Over the past two years, federal and local law enforcement have made several high-profile busts of stockpiles of stolen goods throughout Nevada. But that is scratching only the surface of the problem. The stolen products are kept in storage units and warehouses — and law enforcement even recovered more than $1 million in stolen goods from an unassuming house in a nice neighborhood in Las Vegas. Law enforcement is doing what it can with the resources it has, but it’s not enough.
Las Vegas is in the top 10 U.S. cities most affected by organized retail crime, and the crime syndicates running this racket are the same groups engaged in human, drug and gun trafficking as well as terrorism. Our state and local governments need to make more funding available for investigating and prosecuting organized retail crime as well as aggressively pursue federal grants.
The missing piece to this puzzle is the government’s response to prosecution. There are laws on the books, and our local, state and federal law enforcement officials are doing the investigations. But until our elected district attorneys and our appointed U.S. attorneys start prosecuting these cases like organized crime and not like petty theft, this problem will continue to grow and keep our communities at risk.
The masterminds behind organized crime understand the laws better than the people who created them or enforce them, and they know how to get charges reduced and even dropped by hiding in the gray areas of our shoplifting laws.
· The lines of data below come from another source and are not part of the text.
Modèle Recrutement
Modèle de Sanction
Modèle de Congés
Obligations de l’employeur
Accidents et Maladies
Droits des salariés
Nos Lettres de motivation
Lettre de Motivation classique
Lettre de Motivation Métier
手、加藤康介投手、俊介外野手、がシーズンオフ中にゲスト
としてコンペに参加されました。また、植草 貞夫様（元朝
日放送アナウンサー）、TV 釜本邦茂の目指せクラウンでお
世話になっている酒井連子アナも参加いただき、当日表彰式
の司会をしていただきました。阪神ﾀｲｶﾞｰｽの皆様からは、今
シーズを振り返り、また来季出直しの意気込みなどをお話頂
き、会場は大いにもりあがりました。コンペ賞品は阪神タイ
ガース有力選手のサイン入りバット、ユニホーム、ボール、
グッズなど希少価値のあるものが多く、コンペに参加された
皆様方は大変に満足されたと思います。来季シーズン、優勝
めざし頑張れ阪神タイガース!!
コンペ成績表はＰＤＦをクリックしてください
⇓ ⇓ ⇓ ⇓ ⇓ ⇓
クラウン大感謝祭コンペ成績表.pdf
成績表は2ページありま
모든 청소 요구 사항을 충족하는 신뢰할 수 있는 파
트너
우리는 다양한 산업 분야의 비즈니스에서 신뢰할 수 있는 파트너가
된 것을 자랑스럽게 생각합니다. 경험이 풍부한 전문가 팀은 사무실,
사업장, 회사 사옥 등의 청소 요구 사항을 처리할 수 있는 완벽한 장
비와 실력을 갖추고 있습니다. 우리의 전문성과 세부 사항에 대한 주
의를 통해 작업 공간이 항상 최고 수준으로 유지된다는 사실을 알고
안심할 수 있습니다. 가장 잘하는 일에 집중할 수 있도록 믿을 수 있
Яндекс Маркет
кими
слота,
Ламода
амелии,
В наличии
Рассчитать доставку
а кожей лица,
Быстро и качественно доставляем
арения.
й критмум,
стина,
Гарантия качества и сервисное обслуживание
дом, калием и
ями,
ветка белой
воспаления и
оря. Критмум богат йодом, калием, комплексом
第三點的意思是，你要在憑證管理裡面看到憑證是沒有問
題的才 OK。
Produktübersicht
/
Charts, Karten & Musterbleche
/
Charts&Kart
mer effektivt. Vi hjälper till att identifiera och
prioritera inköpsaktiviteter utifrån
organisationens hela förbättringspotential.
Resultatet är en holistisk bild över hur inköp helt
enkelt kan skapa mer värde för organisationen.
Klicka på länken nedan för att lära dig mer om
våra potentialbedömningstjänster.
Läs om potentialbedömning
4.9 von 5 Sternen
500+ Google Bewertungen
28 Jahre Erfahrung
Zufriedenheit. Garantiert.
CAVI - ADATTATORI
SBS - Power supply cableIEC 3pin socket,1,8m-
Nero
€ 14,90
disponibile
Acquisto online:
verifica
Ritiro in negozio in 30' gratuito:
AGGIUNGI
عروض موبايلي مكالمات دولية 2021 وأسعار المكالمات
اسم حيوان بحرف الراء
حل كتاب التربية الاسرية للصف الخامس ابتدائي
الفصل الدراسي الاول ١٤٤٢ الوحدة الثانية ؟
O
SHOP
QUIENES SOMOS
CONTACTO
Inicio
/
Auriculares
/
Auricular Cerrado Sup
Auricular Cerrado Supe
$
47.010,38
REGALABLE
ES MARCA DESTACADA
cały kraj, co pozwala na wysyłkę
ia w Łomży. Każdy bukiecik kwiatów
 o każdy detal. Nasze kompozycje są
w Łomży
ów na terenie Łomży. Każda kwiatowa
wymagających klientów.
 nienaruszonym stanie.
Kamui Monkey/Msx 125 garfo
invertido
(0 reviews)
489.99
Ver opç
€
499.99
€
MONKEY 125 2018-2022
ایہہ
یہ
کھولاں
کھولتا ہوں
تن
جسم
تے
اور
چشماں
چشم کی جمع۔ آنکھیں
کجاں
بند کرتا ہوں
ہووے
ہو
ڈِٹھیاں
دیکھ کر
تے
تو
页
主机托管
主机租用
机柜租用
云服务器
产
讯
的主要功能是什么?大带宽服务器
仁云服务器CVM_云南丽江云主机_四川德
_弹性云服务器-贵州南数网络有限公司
Our prosecutors need to look past the shoplifting and petty theft and learn from all of the cases that have been used to get to the core of organized crime.
Our government’s response to organized retail crime has not been organized or sophisticated, and until our lawmakers, law enforcement and criminal prosecutors are smarter than the criminals, this will continue to be a growing safety risk for the consumers purchasing from the marketplace and the employees on the frontlines of the battle over stolen goods. The “mob” is still alive and well, and the criminals behind the organized crime are adapting to new technologies faster than our government can keep up.
Bryan Wachter is senior vice president of the Retail Association of Nevada.